Hidup memang tidak mudah. Aku mengangguk berulang kali, mungkin benar juga kata-kata itu. Hidup memang tidak mudah. Tidak peduli bagi orang kaya atau miskin, pintar atau bodoh, orang yang memiliki banyak kelebihan atau sebaliknya, bagi orang yang dianggap suci atau pendosa. Hidup seolah tidak pernah memilih 'korbannya' untuk diuji. Membuat kehidupan manusia tidak mudah. naik-turun bergelombang. Seperti slogan iklan sejenis keripik : Life is never flat. Ada kesempatan jeda, ketika manusia dibiarkan merasakan kesenangan, ketenteraman, kedamaian, kemudahan. Tetapi itu tidak pernah bertahan lama. Setelah manusia tersenyum dan tertawa, segera datang takut, sedih dan tangis. Lebih tidak mudah lagi, karena manusia takkan pernah tahu kapan ujian berakhir kemudian berganti dengan ujian berikutnya. Apakah ujian berikutnya lebih berat atau lebih ringan? Kapan saatnya jeda dan berapa lama?
Manusia menjalani hidup dengan beragam cara. Sebagian orang membuat hidup mereka menjadi seolah lebih sederhana, lebih mudah. Bagi mereka, hidup terlalu berharga untuk dibebani dengan gerutu, keluh-kesah dan sumpah-serapah. Tak ada waktu untuk bermacam-macam alasan menunda dan mermalas-malasan. Tak terlintas dalam benak mereka keraguan dan pesimisme. Tak ada tempat dalam hati mereka rasa takut dan minder. Seakan-akan mereka selalu dapat menyelesaikan masalah dengan mudah. Seakan-akan masalah adalah menu sarapan, makan siang dan makan malam mereka. Artinya, masalah mereka di pagi hari selesai pagi itu juga. Ketika makan siang masalah sudah berganti yang baru dan selesai siang itu juga. Demikian pula masalah di malam hari beda lagi, tetapi bisa diselesaikan malam itu juga. Besok pagi adalah hari yang baru dengan masalah yang baru pula, dan seterusnya.
Pertanyaannya, mengapa mereka bisa? Bagaimana mereka bisa? Mengapa banyak orang lain tidak bisa? Bukankah semua orang punya kesempatan yang sama? Karena kemampuan manusia berbeda-beda.

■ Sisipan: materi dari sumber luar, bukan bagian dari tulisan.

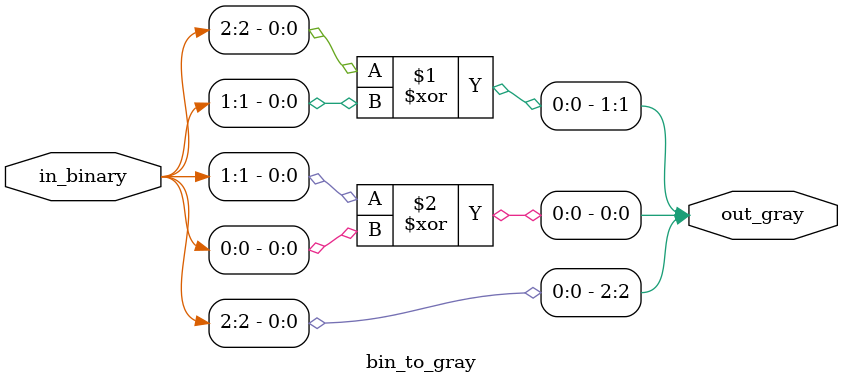
<source format=v>
module bin_to_gray(
    
    input wire [2:0] in_binary,

    output wire[2:0] out_gray
    );


    assign out_gray[2] = in_binary[2];
    assign out_gray[1] = in_binary[2] ^ in_binary[1];
    assign out_gray[0] = in_binary[1] ^ in_binary[0];

endmodule
</source>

Kata Pak Ustad, Tuhan menciptakan manusia dengan kelebihan dan kekurangan masing-masing. Tetapi selalu ada bekal dasar sebagai alat untuk menjalani kehidupan, menghadapi ujian, yakni akal, nurani dan nafsu. Secara imajiner, nurani berada di sebelah kanan, akal di tengah, nafsu di kiri. Jika diletakkan pada segi tiga, maka nurani berada di sudut sebelah kanan, akal berada di sudut puncak segi tiga, nafsu di sudut sebelah kiri. Segi tiga itu seperti garis yang menghubungkan ujung jari tangan kanan ke kepala, kemudian ke ujung jari tangan kiri, ketika seseorang membentangkan kedua tangan ke bawah, masing-masing tangan membentuk sudut 45 derajat dari badannya. Dalam konteks ini, ketiganya merupakan simbol. Nurani adalah simbol sumber kebaikan yang selalu mengarahkan manusia pada kebaikan, sebaliknya nafsu adalah simbol sumber kejahatan yang selalu menyeret manusia kepada hal buruk. Tuhan membekali manusia dengan akal untuk berpikir, menimbang, manakah yang akan dia turuti, nuraninya atau nafsunya. Penggunaan ketiga alat itu sepenuhnya tergantung pada manusianya. Mana yang lebih dominan akan mempengaruhi pola pikir, sikap, ucapan dan tindakannya.